Wonder, doubt, incredulity, amazement, and awe, were all in their turn expressed; and in consideration of the important part Mrs. Willson had played on the occasion, she was unanimously voted a perfect, heroine! Browning also came in for his meed of applause ; though, to use his own words, he only did what Willson told him. "And that was the best thing you could do," remarked the cook, with an approving smile.

"What a fortunate thing it was," said Browning, confidentially addressing himself to the impressible Juliet, who was actually shedding tears of joy, "that she insisted on sitting up every night!" Juliet silently assented.

"And it is still more fortunate," continued the valet, "that she set her face so determinately against having the poor lady put into the coffin until the day before the funeral."

"That's what I can't understand," exclaimed Ursula, who had caught these last words. "Mrs. Morby," turning to the housekeeper, "is it really true that she was the cause of the delay?"

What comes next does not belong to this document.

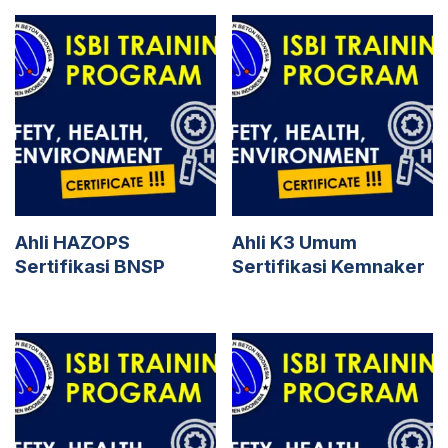
Ahli HAZOPS
Ahli K3 Umum
Sertifikasi BNSP
Sertifikasi Kemnaker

"What delay?" she demanded, by no means pleased at Browning's want of politeness, in carrying on the conversation in a tone too low for her to hear.

Ursula explained.

"Yes, indeed she did object," observed Mrs. Morby, appearing for the first time struck with the idea; "not that she had the smallest hope or expectation of this happening; but it seems she has always felt an unaccountable repugnance to look upon any one, however dear they may be to her, after they are once placed in their coffin. I am told she acted in the same way when her former mistress (Mrs Seymour's mother) died."

"In the present case, 'twas a most providential thing," observed the old butler, passing his hand hastily across his eyes.

"You may well say that," rejoined Ursula, in a tone of unfeigned earnestness; "in my opinion, it has been the saving of the poor lady's life-the very sight of the coffin would have been enough to kill her."